In fact, one of the chief components of TLC NYC’s strategy is the idea of continued support. With a consistent supply of volunteers and professionals, hot and ready meals daily, and a wardrobe full of used clothes available for pickup, migrants are encouraged to return to the bus terminal as long as they require TLC’s assistance. 

But one of the foremost issues, critics argue, is that migrants are too often put in a position where they have no choice but to return to the bus terminal. Self-sufficiency is impossible so long as resources are short and migrants are held in citizenship limbo. According to the UN Refugee Agency, asylum seekers must wait 150 days to find out if their asylum has been granted, after which they must wait another 30 days to attain a working permit.

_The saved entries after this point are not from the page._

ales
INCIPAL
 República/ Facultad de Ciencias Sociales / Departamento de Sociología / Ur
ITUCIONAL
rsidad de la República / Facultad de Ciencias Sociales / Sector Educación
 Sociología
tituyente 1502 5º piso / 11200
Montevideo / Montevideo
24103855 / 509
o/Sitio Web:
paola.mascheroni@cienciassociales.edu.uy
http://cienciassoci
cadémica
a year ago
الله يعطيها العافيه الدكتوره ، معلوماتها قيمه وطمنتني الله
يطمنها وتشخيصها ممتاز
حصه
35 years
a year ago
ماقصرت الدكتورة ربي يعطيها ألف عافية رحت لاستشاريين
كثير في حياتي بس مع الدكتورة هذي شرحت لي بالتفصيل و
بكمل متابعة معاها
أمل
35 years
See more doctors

Activist and former city council member Ruth Messinger is one of those critics.  “In my time in government, I was very often critical of what the government wasn’t doing right. There’s no doubting that 31,000 people coming into the city in six months with no resources is a huge challenge—but we’re not meeting the challenge. We’re [TLC NYC] meeting the challenge, but the city is not meeting the challenge.”
If she were in charge, she continued, “I would figure out what’s needed to negotiate with the federal government to get these people working papers right now. These are all men who want to work. Every immigrant who walked through there, walked through six countries to get here; they want to work.”

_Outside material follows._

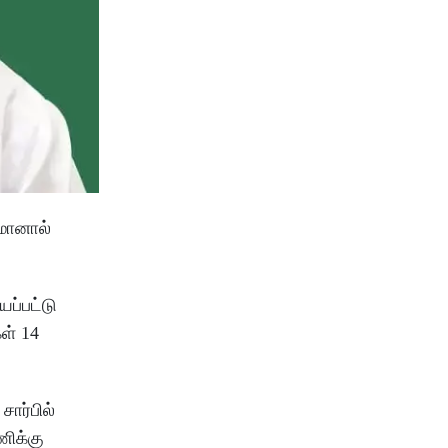
மானால்
ப்பட்டு
ள் 14
ார்பில்
ணிக்கு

But the Biden administration’s lack of direction in regard to immigration policy has brought on a palpable sense of hopelessness among reform advocates. Although many hope for such sweeping changes, the fact remains that citizens currently hold very little patience for and faith in the federal government. 

 Upper School Spanish teacher and resident New Yorker Roberto Mercedes said, “It doesn’t matter if we have Democratic or Republican administration in the Congress or the White House, immigration policies have been erratic. One day the solution is to build a wall, and another day the solution is massive deportation. The reality is that we still have millions of families living and working in the shadows because the US has not provided integral immigration reform.”

Ultimately, the hindrance in providing effective immigration policy lies in systemic failure. It is thus left up to organizations and individual communities to fight for the rights of migrants as they enter the United States and become Americans.